*** DATASET ***

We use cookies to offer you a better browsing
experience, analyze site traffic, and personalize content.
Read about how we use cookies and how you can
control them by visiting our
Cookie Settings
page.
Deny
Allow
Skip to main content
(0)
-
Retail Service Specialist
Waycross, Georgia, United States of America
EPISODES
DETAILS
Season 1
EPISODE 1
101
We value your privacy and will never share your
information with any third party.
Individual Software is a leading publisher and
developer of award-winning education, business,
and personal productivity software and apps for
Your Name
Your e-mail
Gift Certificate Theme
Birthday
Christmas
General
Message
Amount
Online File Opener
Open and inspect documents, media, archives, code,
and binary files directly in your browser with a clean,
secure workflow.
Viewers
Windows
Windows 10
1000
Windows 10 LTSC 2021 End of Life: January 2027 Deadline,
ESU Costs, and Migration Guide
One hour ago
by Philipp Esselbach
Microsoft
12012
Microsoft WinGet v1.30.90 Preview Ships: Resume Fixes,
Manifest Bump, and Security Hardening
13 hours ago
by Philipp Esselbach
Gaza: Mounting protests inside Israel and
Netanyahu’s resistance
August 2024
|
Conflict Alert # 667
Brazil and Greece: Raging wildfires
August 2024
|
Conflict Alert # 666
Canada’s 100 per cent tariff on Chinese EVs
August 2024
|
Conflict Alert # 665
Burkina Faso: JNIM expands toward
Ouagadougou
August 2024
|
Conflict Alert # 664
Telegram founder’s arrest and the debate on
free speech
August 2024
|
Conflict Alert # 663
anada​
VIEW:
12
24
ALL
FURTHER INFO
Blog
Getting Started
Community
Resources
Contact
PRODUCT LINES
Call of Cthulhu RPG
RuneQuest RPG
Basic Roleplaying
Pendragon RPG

*** End of DATASET ***
*** DATASET ***

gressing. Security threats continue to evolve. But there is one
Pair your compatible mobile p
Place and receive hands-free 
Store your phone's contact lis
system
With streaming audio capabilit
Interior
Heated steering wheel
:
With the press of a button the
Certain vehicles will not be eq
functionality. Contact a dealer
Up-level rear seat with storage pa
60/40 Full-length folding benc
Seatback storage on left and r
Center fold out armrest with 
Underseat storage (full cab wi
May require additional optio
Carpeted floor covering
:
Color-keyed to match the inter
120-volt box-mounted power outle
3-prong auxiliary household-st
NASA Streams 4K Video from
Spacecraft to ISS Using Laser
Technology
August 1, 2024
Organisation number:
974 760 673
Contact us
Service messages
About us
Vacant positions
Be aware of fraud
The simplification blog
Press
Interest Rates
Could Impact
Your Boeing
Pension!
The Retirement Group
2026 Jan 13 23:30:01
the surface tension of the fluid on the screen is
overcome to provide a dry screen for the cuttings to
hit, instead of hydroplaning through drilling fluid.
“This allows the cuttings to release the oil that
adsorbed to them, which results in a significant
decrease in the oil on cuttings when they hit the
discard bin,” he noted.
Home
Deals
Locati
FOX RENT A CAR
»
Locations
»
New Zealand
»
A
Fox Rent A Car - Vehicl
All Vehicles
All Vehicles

*** End of DATASET ***

TASK REQUIREMENTS: What you give back should be exactly the lines of the data above from the line with "With streaming audio capabilit" through the line with "2026 Jan 13 23:30:01", both of those included, and nothing more.

EXERCISE ANSWER:
With streaming audio capabilit
Interior
Heated steering wheel
:
With the press of a button the
Certain vehicles will not be eq
functionality. Contact a dealer
Up-level rear seat with storage pa
60/40 Full-length folding benc
Seatback storage on left and r
Center fold out armrest with 
Underseat storage (full cab wi
May require additional optio
Carpeted floor covering
:
Color-keyed to match the inter
120-volt box-mounted power outle
3-prong auxiliary household-st
NASA Streams 4K Video from
Spacecraft to ISS Using Laser
Technology
August 1, 2024
Organisation number:
974 760 673
Contact us
Service messages
About us
Vacant positions
Be aware of fraud
The simplification blog
Press
Interest Rates
Could Impact
Your Boeing
Pension!
The Retirement Group
2026 Jan 13 23:30:01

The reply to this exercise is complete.